(Document images with source code)
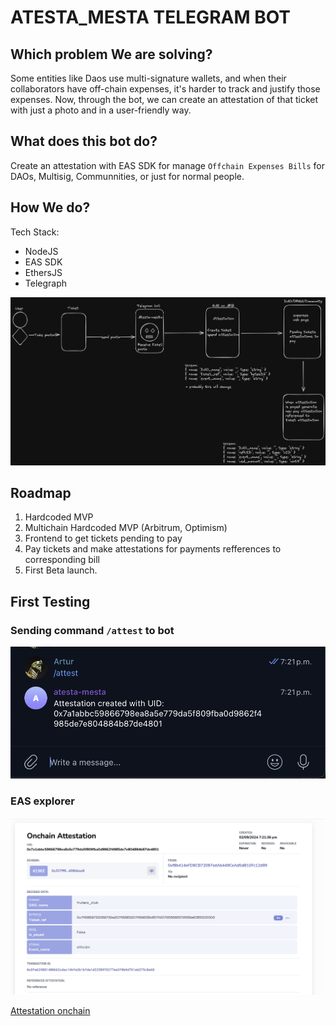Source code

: # ATESTA_MESTA TELEGRAM BOT

## Which problem We are solving?

Some entities like Daos use multi-signature wallets, and when their collaborators have off-chain expenses, it's harder to track and justify those expenses. Now, through the bot, we can create an attestation of that ticket with just a photo and in a user-friendly way.

## What does this bot do?

Create an attestation with EAS SDK for manage `Offchain Expenses Bills` for DAOs, Multisig, Communnities, or just for normal people.

## How We do?

Tech Stack:

* NodeJS
* EAS SDK
* EthersJS
* Telegraph

![atesta_mesta](./assets/atesta_mesta_diagram.png)

## Roadmap

1. Hardcoded MVP
2. Multichain Hardcoded MVP (Arbitrum, Optimism)
3. Frontend to get tickets pending to pay
4. Pay tickets and make attestations for payments refferences to corresponding bill
5. First Beta launch.

## First Testing

### Sending command `/attest` to bot

![message_to_bot](./assets/bot.png)

### EAS explorer

![eas_explorer](./assets//onchain_attestation.png)

[Attestation onchain](https://sepolia.easscan.org/attestation/view/0x7a1abbc59866798ea8a5e779da5f809fba0d9862f4985de7e804884b87de4801)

## [WHAT YOU NEED TO DO]
Return all records above verbatim without their pictures.

## [RESULT]
Source code

: # ATESTA_MESTA TELEGRAM BOT

## Which problem We are solving?

Some entities like Daos use multi-signature wallets, and when their collaborators have off-chain expenses, it's harder to track and justify those expenses. Now, through the bot, we can create an attestation of that ticket with just a photo and in a user-friendly way.

## What does this bot do?

Create an attestation with EAS SDK for manage `Offchain Expenses Bills` for DAOs, Multisig, Communnities, or just for normal people.

## How We do?

Tech Stack:

* NodeJS
* EAS SDK
* EthersJS
* Telegraph

![atesta_mesta](./assets/atesta_mesta_diagram.png)

## Roadmap

1. Hardcoded MVP
2. Multichain Hardcoded MVP (Arbitrum, Optimism)
3. Frontend to get tickets pending to pay
4. Pay tickets and make attestations for payments refferences to corresponding bill
5. First Beta launch.

## First Testing

### Sending command `/attest` to bot

![message_to_bot](./assets/bot.png)

### EAS explorer

![eas_explorer](./assets//onchain_attestation.png)

[Attestation onchain](https://sepolia.easscan.org/attestation/view/0x7a1abbc59866798ea8a5e779da5f809fba0d9862f4985de7e804884b87de4801)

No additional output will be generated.